Excerpt from a dataset
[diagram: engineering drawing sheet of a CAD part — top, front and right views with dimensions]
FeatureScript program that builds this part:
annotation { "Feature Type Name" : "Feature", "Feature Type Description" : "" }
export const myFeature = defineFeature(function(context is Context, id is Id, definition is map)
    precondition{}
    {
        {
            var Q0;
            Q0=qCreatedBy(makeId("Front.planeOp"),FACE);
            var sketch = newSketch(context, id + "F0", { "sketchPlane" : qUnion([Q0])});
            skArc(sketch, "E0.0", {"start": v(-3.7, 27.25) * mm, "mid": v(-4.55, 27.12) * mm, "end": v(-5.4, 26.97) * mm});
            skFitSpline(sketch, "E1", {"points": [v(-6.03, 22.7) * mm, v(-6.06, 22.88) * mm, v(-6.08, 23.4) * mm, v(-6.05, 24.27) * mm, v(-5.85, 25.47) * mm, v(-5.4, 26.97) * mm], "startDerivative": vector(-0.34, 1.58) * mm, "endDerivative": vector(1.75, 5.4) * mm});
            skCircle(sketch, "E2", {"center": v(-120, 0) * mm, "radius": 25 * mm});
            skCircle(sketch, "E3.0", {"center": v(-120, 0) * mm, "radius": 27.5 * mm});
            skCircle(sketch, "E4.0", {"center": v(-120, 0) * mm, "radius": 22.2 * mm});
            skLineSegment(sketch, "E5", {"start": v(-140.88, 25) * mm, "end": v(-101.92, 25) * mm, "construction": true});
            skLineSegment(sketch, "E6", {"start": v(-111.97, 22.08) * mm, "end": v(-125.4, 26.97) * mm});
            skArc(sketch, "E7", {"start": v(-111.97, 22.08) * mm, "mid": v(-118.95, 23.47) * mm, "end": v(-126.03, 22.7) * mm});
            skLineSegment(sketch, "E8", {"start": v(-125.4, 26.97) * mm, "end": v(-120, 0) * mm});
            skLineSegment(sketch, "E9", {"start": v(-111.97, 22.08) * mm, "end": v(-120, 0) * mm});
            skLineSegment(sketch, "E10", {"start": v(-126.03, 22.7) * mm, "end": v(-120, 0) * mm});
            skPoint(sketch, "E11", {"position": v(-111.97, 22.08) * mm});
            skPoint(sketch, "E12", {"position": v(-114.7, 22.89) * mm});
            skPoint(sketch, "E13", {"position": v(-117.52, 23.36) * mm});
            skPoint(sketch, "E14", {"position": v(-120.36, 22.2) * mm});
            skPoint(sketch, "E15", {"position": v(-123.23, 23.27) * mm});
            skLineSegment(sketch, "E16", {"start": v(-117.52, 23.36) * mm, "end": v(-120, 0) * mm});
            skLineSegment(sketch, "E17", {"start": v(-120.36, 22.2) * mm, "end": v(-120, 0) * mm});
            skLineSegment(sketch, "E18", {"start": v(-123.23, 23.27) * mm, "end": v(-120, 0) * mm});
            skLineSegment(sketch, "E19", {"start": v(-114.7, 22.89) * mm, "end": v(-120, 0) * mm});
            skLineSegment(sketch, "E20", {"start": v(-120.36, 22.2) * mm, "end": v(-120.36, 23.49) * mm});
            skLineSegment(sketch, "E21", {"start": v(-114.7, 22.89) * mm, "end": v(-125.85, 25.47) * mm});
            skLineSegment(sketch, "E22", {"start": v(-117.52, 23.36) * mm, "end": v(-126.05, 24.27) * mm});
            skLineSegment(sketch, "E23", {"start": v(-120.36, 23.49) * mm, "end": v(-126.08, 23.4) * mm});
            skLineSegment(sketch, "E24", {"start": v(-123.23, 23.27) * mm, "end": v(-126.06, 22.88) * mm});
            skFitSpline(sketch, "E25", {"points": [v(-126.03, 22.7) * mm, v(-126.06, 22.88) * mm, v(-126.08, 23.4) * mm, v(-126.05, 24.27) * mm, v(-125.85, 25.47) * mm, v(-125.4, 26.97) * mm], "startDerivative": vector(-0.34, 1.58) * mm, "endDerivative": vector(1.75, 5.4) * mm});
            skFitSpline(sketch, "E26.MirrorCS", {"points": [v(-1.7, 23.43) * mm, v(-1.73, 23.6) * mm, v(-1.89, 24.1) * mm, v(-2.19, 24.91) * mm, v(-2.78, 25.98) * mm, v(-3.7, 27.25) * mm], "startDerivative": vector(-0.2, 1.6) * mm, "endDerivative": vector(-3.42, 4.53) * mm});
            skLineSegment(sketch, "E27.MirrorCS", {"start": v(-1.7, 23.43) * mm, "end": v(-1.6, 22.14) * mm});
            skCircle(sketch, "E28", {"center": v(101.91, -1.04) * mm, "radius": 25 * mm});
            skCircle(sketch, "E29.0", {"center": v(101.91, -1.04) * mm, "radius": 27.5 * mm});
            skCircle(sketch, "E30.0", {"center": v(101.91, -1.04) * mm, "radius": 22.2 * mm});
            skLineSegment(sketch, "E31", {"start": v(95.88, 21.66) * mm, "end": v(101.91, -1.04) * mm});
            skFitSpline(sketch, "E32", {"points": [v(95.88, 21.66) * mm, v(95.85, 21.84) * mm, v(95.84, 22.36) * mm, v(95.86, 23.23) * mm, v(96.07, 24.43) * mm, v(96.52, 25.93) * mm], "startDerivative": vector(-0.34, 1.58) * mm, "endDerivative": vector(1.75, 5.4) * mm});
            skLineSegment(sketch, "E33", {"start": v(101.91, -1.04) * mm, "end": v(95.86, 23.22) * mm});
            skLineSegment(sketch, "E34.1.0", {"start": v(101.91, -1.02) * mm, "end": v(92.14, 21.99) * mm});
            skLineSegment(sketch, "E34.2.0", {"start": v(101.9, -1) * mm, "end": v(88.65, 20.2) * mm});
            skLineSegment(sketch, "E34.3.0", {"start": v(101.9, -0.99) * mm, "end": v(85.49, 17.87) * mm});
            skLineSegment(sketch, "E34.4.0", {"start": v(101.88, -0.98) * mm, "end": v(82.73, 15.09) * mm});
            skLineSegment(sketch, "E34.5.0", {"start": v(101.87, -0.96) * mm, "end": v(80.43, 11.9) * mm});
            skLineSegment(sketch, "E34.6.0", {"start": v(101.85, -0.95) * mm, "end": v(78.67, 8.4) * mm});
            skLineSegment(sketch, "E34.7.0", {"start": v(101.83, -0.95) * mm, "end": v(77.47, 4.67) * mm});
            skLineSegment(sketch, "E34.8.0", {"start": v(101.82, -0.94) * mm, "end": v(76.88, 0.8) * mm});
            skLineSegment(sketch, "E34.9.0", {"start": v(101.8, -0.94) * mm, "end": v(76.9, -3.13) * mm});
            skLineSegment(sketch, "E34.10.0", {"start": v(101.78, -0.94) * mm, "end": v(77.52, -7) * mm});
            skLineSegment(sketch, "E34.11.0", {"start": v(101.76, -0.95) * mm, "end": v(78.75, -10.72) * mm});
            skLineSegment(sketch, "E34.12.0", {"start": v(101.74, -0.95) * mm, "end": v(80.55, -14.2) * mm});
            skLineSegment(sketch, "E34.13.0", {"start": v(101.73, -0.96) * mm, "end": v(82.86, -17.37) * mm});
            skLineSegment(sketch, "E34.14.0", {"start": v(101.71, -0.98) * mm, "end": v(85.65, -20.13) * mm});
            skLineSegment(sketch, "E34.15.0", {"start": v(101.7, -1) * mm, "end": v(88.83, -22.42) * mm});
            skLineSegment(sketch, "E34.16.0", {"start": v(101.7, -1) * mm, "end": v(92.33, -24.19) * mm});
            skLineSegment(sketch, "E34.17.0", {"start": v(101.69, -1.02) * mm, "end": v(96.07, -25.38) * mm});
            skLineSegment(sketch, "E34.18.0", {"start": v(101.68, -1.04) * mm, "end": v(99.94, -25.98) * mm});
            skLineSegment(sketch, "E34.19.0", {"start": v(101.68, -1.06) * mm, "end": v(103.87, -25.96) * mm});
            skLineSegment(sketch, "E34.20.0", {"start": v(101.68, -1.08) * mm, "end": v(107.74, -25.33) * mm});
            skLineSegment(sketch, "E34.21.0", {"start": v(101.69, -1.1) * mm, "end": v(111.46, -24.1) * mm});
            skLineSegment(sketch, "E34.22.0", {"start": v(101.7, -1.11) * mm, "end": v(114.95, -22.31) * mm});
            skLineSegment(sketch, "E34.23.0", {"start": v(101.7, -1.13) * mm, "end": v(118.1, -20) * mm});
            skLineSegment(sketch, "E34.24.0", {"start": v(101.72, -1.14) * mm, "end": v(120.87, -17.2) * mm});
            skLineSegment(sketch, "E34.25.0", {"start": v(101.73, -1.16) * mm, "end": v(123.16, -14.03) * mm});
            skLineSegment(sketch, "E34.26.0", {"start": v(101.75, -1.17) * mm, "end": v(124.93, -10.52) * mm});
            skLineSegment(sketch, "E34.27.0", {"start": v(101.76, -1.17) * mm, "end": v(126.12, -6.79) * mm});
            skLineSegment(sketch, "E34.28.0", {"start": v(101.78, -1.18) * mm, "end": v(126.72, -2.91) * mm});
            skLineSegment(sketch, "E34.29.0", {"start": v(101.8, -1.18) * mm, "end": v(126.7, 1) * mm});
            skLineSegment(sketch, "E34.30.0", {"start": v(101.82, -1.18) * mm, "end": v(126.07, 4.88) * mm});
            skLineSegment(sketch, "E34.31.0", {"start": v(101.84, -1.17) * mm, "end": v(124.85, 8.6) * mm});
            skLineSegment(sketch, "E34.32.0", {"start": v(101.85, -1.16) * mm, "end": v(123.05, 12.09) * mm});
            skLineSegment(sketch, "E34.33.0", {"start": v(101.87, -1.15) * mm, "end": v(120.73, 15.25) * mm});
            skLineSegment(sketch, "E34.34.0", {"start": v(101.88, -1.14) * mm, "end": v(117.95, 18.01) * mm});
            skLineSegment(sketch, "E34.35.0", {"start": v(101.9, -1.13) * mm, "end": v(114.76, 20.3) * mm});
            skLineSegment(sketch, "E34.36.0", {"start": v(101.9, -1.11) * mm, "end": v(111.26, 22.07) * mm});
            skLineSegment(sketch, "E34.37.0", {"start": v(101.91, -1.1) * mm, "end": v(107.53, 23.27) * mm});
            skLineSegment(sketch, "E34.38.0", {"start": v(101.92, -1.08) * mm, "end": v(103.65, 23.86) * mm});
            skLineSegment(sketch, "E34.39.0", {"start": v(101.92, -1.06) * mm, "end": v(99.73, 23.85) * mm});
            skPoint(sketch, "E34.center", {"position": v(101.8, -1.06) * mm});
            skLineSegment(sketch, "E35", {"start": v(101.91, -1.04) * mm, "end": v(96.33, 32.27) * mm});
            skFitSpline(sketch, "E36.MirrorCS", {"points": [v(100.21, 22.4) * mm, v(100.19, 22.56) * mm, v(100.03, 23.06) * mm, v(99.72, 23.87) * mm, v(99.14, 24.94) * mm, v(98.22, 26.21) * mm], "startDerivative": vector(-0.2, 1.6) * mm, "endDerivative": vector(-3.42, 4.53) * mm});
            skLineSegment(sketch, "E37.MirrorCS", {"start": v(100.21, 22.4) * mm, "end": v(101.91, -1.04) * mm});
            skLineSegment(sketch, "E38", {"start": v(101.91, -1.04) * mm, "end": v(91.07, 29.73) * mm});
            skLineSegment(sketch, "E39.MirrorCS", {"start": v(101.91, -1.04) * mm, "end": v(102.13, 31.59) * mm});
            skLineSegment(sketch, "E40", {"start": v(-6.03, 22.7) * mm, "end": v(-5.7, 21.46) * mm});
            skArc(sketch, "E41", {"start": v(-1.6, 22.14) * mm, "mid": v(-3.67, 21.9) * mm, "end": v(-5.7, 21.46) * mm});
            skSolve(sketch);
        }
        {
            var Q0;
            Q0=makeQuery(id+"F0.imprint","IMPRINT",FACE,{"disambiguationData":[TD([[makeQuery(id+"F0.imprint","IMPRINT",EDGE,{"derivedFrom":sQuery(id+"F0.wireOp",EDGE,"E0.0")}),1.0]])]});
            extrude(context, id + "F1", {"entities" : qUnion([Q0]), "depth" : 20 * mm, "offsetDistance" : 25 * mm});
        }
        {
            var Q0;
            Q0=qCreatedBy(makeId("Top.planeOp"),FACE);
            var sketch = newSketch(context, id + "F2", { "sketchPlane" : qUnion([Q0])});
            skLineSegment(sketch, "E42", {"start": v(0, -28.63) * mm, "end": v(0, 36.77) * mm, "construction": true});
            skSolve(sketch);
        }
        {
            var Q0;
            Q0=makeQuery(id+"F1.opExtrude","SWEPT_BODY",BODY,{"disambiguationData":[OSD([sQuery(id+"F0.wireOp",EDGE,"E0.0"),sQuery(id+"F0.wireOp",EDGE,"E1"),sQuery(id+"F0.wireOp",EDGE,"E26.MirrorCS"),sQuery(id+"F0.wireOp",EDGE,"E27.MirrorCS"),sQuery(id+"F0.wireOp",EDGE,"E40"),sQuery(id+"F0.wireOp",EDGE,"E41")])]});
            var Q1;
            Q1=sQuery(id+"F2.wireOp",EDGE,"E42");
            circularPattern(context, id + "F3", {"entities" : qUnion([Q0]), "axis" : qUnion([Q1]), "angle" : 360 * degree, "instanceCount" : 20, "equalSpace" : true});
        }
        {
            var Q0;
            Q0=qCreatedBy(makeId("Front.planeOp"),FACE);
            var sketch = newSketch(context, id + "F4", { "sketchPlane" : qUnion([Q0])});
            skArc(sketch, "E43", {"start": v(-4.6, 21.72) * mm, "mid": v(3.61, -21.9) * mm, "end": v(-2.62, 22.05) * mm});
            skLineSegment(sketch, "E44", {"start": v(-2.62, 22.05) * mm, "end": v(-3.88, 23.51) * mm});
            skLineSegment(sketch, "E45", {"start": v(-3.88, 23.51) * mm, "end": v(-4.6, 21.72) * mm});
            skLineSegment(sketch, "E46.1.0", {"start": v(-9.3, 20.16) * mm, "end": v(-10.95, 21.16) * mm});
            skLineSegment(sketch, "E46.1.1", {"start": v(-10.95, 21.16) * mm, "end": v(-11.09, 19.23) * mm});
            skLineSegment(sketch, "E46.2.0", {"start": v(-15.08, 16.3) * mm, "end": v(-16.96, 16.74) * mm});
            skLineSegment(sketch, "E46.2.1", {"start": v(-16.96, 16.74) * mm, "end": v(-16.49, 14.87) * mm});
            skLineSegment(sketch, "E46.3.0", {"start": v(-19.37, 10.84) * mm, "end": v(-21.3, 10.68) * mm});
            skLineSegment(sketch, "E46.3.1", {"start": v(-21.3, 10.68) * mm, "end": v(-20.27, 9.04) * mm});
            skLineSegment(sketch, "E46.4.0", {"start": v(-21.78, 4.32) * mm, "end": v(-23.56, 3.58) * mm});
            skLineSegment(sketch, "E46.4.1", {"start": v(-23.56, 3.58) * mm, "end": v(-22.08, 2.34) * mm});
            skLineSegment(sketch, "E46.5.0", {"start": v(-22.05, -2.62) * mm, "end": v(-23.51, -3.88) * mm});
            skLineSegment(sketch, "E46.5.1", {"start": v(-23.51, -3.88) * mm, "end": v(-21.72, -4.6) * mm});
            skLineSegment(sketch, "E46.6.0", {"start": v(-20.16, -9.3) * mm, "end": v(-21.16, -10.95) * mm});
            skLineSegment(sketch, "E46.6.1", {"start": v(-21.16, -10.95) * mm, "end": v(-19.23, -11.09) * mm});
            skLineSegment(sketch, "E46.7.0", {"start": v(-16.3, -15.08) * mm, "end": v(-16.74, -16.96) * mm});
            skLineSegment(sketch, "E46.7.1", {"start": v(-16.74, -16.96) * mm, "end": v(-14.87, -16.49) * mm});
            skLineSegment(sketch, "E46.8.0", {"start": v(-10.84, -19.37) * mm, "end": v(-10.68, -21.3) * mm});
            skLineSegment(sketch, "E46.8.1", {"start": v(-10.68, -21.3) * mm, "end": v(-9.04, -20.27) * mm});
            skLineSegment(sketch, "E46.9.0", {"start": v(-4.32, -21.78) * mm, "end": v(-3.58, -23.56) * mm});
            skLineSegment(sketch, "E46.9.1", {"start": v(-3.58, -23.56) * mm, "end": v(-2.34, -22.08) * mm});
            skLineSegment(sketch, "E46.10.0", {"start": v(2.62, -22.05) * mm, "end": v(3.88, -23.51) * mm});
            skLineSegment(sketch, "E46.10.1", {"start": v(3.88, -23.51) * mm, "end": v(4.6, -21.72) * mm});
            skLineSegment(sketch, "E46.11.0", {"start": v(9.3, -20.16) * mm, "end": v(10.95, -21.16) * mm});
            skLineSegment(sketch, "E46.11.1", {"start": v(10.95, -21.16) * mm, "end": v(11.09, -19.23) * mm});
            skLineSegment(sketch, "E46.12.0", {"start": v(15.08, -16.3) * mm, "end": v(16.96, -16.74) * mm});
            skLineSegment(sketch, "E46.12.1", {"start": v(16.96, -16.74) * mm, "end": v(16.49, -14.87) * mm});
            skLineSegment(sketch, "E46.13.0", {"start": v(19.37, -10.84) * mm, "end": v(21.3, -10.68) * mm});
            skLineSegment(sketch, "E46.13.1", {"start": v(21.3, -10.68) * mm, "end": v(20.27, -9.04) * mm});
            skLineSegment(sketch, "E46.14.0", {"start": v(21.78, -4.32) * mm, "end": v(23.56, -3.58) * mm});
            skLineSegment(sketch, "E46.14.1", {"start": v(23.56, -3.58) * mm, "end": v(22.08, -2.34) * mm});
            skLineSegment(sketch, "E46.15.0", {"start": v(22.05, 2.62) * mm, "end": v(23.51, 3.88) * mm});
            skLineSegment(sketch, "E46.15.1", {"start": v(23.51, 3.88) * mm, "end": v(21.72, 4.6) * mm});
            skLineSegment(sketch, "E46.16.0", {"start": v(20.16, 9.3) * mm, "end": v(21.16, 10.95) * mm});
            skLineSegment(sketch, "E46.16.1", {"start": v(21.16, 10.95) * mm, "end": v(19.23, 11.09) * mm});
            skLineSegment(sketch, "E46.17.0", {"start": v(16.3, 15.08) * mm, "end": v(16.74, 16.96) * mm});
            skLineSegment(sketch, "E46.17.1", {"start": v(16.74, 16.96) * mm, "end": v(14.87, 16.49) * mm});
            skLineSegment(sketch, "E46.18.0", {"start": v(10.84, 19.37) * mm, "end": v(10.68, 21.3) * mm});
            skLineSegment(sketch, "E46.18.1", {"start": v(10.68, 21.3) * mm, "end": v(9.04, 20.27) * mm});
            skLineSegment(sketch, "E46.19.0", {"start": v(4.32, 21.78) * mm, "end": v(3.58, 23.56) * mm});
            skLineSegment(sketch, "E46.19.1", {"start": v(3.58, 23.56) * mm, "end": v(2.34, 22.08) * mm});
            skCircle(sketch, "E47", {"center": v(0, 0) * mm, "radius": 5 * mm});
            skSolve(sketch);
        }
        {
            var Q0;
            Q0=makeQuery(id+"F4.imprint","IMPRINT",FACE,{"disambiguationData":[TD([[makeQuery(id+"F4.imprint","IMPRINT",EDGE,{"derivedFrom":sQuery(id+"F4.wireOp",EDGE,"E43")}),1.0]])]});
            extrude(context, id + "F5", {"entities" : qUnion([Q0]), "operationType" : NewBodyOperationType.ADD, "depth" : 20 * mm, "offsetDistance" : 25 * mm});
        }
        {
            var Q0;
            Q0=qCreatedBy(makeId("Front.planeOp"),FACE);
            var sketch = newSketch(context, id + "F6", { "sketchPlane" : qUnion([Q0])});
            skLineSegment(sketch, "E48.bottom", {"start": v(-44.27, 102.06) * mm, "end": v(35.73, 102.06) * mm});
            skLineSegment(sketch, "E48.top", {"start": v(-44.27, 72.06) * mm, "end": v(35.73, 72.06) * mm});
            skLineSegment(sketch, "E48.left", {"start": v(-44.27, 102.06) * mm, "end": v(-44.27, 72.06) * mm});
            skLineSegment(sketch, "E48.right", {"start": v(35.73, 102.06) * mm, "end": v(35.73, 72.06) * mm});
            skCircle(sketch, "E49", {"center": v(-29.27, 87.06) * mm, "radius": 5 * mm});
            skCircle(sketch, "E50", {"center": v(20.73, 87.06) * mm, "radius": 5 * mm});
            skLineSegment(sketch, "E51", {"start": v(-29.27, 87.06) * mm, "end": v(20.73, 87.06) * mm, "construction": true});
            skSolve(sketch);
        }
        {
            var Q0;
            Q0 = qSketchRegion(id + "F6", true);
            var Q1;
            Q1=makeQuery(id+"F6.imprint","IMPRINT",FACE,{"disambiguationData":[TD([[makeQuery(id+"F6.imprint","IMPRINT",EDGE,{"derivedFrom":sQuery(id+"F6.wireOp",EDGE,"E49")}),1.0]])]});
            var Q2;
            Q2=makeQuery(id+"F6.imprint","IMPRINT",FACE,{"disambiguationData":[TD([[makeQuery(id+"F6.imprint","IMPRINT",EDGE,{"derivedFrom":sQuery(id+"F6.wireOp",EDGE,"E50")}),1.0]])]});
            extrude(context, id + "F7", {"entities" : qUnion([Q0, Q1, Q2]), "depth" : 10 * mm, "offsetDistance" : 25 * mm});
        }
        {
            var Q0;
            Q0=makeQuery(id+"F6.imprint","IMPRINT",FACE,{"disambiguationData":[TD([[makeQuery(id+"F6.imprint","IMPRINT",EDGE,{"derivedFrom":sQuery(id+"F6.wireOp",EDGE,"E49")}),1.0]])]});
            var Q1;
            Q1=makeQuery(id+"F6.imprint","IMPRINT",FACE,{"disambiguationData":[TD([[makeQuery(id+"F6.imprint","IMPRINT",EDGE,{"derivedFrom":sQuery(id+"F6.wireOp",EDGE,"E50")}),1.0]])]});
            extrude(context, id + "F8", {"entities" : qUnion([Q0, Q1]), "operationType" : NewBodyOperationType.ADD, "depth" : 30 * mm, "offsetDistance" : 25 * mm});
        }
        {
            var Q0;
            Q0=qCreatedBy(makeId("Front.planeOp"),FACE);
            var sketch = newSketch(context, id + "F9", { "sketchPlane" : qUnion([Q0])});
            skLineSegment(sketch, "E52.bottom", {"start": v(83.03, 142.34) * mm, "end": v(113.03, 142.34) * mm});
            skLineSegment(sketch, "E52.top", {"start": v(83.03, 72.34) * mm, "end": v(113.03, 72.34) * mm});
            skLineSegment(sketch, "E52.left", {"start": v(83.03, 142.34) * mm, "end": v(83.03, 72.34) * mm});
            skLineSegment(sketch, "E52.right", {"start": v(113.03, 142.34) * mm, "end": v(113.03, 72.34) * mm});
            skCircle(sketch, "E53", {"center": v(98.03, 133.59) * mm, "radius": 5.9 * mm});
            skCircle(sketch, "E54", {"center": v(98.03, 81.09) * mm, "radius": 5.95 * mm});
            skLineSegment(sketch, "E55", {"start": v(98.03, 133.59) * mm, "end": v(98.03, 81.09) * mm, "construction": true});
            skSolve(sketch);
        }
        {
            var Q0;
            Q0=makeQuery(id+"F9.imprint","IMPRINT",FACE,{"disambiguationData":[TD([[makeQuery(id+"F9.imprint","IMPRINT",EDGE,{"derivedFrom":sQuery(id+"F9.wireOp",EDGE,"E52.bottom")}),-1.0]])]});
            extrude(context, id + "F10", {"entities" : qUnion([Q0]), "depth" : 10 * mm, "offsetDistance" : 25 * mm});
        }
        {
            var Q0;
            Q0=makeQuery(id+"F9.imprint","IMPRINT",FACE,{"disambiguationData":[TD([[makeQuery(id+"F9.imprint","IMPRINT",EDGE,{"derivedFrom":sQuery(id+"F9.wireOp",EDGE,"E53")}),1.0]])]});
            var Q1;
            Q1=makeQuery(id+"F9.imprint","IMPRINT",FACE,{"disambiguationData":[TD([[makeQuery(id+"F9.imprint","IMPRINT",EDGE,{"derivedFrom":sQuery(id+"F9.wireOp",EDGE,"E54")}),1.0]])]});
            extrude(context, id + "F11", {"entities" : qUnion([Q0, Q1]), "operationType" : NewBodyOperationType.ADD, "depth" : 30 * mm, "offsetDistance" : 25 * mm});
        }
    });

• _GOAL OF THE EXERCISE_
Copy the entries from their very first line through the line that contains "v(-140.88, 25) *", changing each "Q0" to "frontFace" and keeping everything else the same.

• _FINISHED EXERCISE_
[diagram: engineering drawing sheet of a CAD part — top, front and right views with dimensions]
FeatureScript program that builds this part:
annotation { "Feature Type Name" : "Feature", "Feature Type Description" : "" }
export const myFeature = defineFeature(function(context is Context, id is Id, definition is map)
    precondition{}
    {
        {
            var frontFace;
            frontFace=qCreatedBy(makeId("Front.planeOp"),FACE);
            var sketch = newSketch(context, id + "F0", { "sketchPlane" : qUnion([frontFace])});
            skArc(sketch, "E0.0", {"start": v(-3.7, 27.25) * mm, "mid": v(-4.55, 27.12) * mm, "end": v(-5.4, 26.97) * mm});
            skFitSpline(sketch, "E1", {"points": [v(-6.03, 22.7) * mm, v(-6.06, 22.88) * mm, v(-6.08, 23.4) * mm, v(-6.05, 24.27) * mm, v(-5.85, 25.47) * mm, v(-5.4, 26.97) * mm], "startDerivative": vector(-0.34, 1.58) * mm, "endDerivative": vector(1.75, 5.4) * mm});
            skCircle(sketch, "E2", {"center": v(-120, 0) * mm, "radius": 25 * mm});
            skCircle(sketch, "E3.0", {"center": v(-120, 0) * mm, "radius": 27.5 * mm});
            skCircle(sketch, "E4.0", {"center": v(-120, 0) * mm, "radius": 22.2 * mm});
            skLineSegment(sketch, "E5", {"start": v(-140.88, 25) * mm, "end": v(-101.92, 25) * mm, "construction": true});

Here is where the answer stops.